INFO:numexpr.utils:NumExpr defaulting to 4 threads.


### Saving to a .parquet file

In [30]:
df_enriched.to_parquet("../data/clean/dataset.parquet.gzip", compression="gzip", index=False)

## Creating the app using the Uber pickups example

Streamlit according to the website is 
> “The fastest way to build custom ML tools”. 

It is indeed a bold statement, but what sold me on it was the sentence on the subtitle:
> “So you can stop spending time on frontend development and get back to what you do best.”.

For this experiment, we are going to spend even less time on frontend development by using an example gently posted by the Streamlit team (https://github.com/streamlit/demo-uber-nyc-pickups). The demo presents the Uber pickups on New York City by hour. Our goal here is to replace pickups with deaths registered on SIM and New York City with the state of São Paulo. 

There are only a few things we need to change in the code to adapt the application to our use. 

### Clone the repository
```bash
git clone https://github.com/streamlit/demo-uber-nyc-pickups.git
cd demo-uber-nyc-pickups
```

### Open app.py on your favorite text editor and change the following lines (commented here)


In [31]:
# OLD -> DATE_TIME = "date/time"
# NEW -> DATE_TIME = "data"

# OLD -> data = pd.read_csv(DATA_URL, nrows=nrows)
# NEW -> data = pd.read_parquet("../data/clean/dataset.parquet.gzip")

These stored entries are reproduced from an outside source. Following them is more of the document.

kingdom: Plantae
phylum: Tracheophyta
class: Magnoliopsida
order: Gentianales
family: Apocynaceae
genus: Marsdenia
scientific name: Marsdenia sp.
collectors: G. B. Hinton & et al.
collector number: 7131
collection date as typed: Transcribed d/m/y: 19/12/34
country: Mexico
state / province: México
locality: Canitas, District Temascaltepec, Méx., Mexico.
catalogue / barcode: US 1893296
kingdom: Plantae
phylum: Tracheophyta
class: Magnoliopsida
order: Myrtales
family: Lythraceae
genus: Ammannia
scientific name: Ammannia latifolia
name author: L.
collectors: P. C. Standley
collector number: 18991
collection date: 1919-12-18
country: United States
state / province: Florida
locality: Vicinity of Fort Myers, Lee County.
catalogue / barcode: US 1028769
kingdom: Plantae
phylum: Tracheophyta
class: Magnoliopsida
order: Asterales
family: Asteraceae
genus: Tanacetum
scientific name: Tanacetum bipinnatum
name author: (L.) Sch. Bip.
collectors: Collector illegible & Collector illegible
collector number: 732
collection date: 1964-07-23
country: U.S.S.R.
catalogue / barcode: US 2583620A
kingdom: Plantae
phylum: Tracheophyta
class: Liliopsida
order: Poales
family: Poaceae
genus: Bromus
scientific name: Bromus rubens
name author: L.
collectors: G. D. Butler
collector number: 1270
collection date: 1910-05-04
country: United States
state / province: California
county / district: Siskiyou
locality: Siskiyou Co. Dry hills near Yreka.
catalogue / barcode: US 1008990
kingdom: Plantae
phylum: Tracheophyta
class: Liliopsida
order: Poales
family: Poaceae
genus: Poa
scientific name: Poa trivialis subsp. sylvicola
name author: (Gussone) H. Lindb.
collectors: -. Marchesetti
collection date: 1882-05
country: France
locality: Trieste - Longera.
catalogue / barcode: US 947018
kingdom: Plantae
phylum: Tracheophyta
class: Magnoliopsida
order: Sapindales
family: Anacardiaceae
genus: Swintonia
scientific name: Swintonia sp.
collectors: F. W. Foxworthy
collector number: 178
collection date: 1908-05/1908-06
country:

For cosmetic purposes you may also change the title and other specific references

### Install streamlit
```bash
pip install streamlit
```

### Run the app
```bash
streamlit run app.py
```

![terminal_streamlit](../assets/terminal_streamlit.png)

Voilà! This command will automatically open the app on your browser (port 8051 by default).

# Conclusion
This is a very simple project that shows some amazing libraries that are being developed lately for Machine Learning applications. Although we didn't used any complex techniques here, we covered an interesting part of what a data scientist do. Data ingestion, cleaning, enriching and finally visualization.

I hope you learned something from this and I encourage you to play around with Streamlit, it's definitely amazing!